_WHAT YOU NEED TO DO_:
Edit the passage about Puljujarvi and the Oilers: rewrite the part between "Even back then, with" and "development. That’s understandable.", inclusive, changing "saga" to "story".

_TEXT PROVIDED_:
——
That caught my eye because just a few days after writing that I thought it was inevitable he’d be traded in August,  I used the exact same words – never say never – regarding the possibility Puljujarvi and Oilers’ GM Ken Holland might actually be able to patch things up, as unlikely as it seemed at the time.
Even back then, with Puljujarvi and agent Markus Lehto seeming so determined not to try to make a go of it here despite a new GM in Holland and a new coaching staff, some fans and media types in town were in an “enough already” mode, rolling their eyes and worn down by the ongoing saga. He’s not here. Move on – at least until there is a meaningful development. That’s understandable.
I don’t know if yesterday’s reports out of Finland (most of it is behind a paywall), where Puljujarvi put together an impressive season playing with Karpat, qualify as something meaningful, but here we are today. It seems to me it makes sense for both sides to explore the possibility, no matter how unlikely, of coming up with a win-win solution rather than a lose-lose standoff.

THE IMPASSE

Whether you believe Puljujarvi is a sulking whiner who never did very much to earn a place high up in the line-up before stomping his feet and going home to play or you think the Oilers completely botched his development, fixating on what happened in the past rather than focusing on what comes next, does nothing.
I happen to fall into the middle of the two camps and I believe that there’s plenty of blame to go around, but that matters not at this point. If Puljujarvi lets pride dictate staying with Karpat when he knows a return to the Oilers is his best chance to get back to the NHL, he’s cutting off his nose to spite his face.
——
_DATASET CONTENT_:
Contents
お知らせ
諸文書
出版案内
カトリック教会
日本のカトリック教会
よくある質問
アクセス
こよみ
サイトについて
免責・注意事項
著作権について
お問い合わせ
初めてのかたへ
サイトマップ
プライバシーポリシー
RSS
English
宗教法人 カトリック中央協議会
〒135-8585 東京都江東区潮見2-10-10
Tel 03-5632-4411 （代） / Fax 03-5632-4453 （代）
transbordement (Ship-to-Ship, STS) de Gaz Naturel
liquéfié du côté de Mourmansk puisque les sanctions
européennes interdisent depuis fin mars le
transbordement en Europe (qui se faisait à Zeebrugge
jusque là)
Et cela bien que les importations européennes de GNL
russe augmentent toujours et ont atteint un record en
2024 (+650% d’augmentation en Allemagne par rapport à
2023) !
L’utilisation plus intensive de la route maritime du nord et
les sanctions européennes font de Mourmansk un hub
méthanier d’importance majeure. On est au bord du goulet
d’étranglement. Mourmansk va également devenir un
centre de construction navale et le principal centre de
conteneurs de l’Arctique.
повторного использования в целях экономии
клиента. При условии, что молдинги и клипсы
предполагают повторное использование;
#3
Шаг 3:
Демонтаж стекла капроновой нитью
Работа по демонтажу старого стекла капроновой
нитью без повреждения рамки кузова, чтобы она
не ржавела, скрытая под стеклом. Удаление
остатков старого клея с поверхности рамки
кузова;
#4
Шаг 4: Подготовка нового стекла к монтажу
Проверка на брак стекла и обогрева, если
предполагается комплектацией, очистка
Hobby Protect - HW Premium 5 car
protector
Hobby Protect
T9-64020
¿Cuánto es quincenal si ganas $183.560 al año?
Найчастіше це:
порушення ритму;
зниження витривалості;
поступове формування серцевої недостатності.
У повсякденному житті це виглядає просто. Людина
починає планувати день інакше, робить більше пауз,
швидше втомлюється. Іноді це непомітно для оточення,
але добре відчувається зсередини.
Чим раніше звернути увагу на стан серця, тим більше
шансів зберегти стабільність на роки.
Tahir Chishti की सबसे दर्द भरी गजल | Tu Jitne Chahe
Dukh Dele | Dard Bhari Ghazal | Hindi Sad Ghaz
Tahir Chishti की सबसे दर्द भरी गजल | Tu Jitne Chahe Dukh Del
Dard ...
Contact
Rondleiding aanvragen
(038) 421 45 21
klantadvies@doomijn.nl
——
_WRITTEN RESPONSE_:
Even back then, with Puljujarvi and agent Markus Lehto seeming so determined not to try to make a go of it here despite a new GM in Holland and a new coaching staff, some fans and media types in town were in an “enough already” mode, rolling their eyes and worn down by the ongoing story. He’s not here. Move on – at least until there is a meaningful development. That’s understandable.